FRAGMENTATION, ANXIETY AND MOURNING: T.S. ELIOT’S WASTE LAND, THE HOLLOW MEN AND EZRA POUND’S HUGH SELWYN MAUBERLY AS MODERN ANGLO-AMERICAN ELEGIES (original) (raw)
2014, The Subcarpathian Studies in English Language, Literature and Culture. Volume 2: Literature and Culture, Edited by Małgorzata Martynuska, Barbara Niedziela & Elżbieta Rokosz-Piejko, ISBN 978-83-7996-063-7
The aim of the paper is to scrutinize T. S. Eliot’s Waste Land, The Hollow Men and Ezra Pound’s Hugh Selwyn Mauberly with reference to elegiac conventions. The author is going to examine how and to what extent these modernist poems mirror the elements of elegy as genre, is departures and inheritances. The paper is going to prove that Wasteland, The Hollow Men and Hugh Selwyn Mauberly reflect traditional and modern dimensions and features of elegies, both their thematic and structural components and that these two modernists, though questioning elegiac conventions, do not disprove the existence of the conventions of the genre.
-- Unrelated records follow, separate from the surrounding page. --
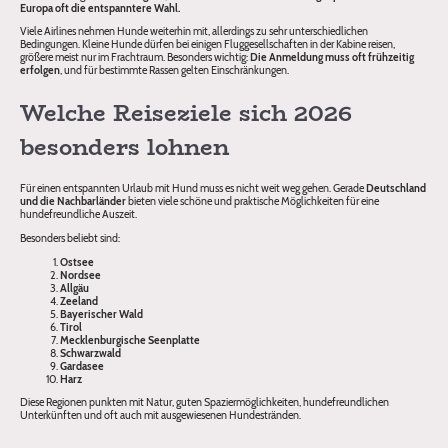
Europa oft die entspanntere Wahl.
Viele Airlines nehmen Hunde weiterhin mit, allerdings zu sehr unterschiedlichen
Bedingungen. Kleine Hunde dürfen bei einigen Fluggesellschaften in der Kabine reisen,
größere meist nur im Frachtraum. Besonders wichtig:
Die Anmeldung muss oft frühzeitig
erfolgen
, und für bestimmte Rassen gelten Einschränkungen.
Welche Reiseziele sich 2026
besonders lohnen
Für einen entspannten Urlaub mit Hund muss es nicht weit weg gehen. Gerade
Deutschland
und die Nachbarländer
bieten viele schöne und praktische Möglichkeiten für eine
hundefreundliche Auszeit.
Besonders beliebt sind:
Ostsee
Nordsee
Allgäu
Zeeland
Bayerischer Wald
Tirol
Mecklenburgische Seenplatte
Schwarzwald
Gardasee
Harz
Diese Regionen punkten mit Natur, guten Spaziermöglichkeiten, hundefreundlichen
Unterkünften und oft auch mit ausgewiesenen Hundestränden.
Moreover, the author of the article will analyse a modernist structure of the three poems, the authors’ linguistic and stylistic experimentation as well as the poets’ juxtaposing tradition and modernity, past and present, ancient and contemporary world, ancient art and culture versus modern commercialism and materialism. Finally, it will be shown how Eliot and Pound, while seemingly spring from the classical elegies, attempt to repress or disguise them, since the poets favour impersonality over emotion, “masculine” irony over “effeminate” sorrow and grief. Notwithstanding this, the article will prove that elegy constitutes one of the most important genres embedded in their texts.